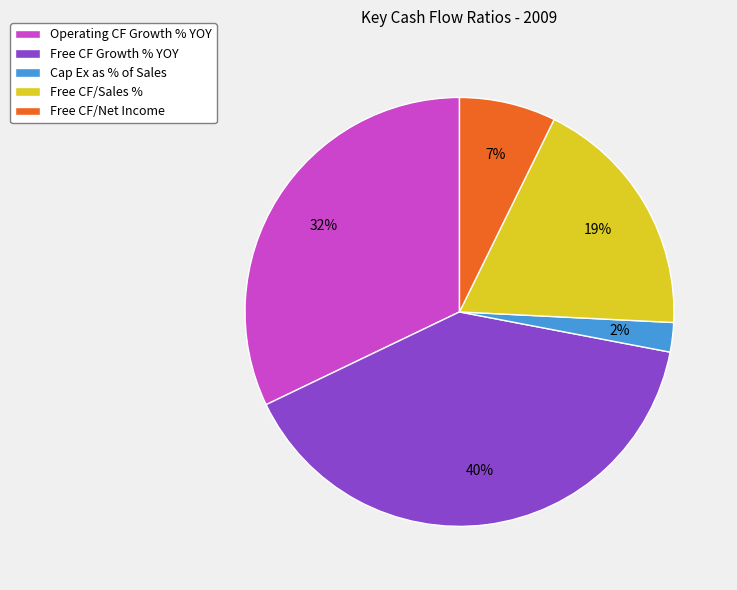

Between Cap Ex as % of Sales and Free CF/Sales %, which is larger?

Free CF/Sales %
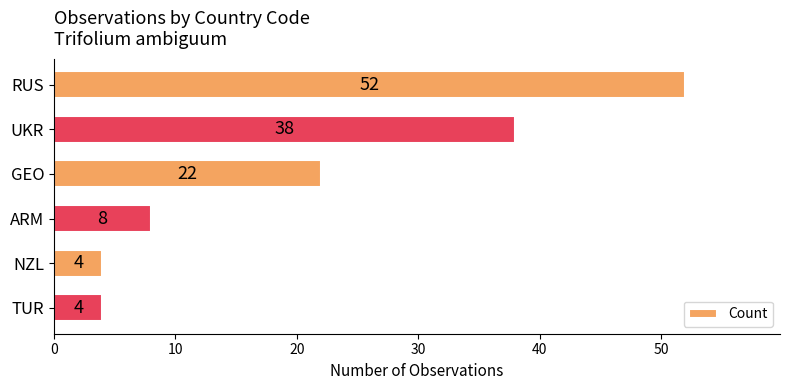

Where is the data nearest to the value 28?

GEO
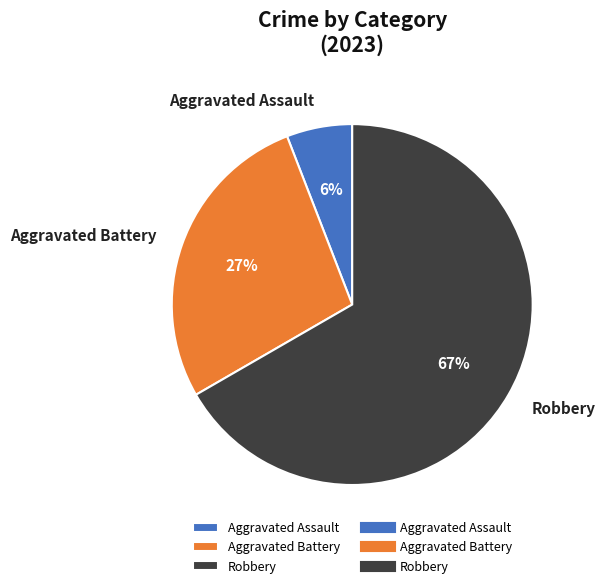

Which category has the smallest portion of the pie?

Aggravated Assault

• • •

_Problem to solve_: In everything from the line containing "Which category has" down to the end of the rows, swap "portion" for "share". Give those lines again with nothing else changed.

_Written response_:
Which category has the smallest share of the pie?

Aggravated Assault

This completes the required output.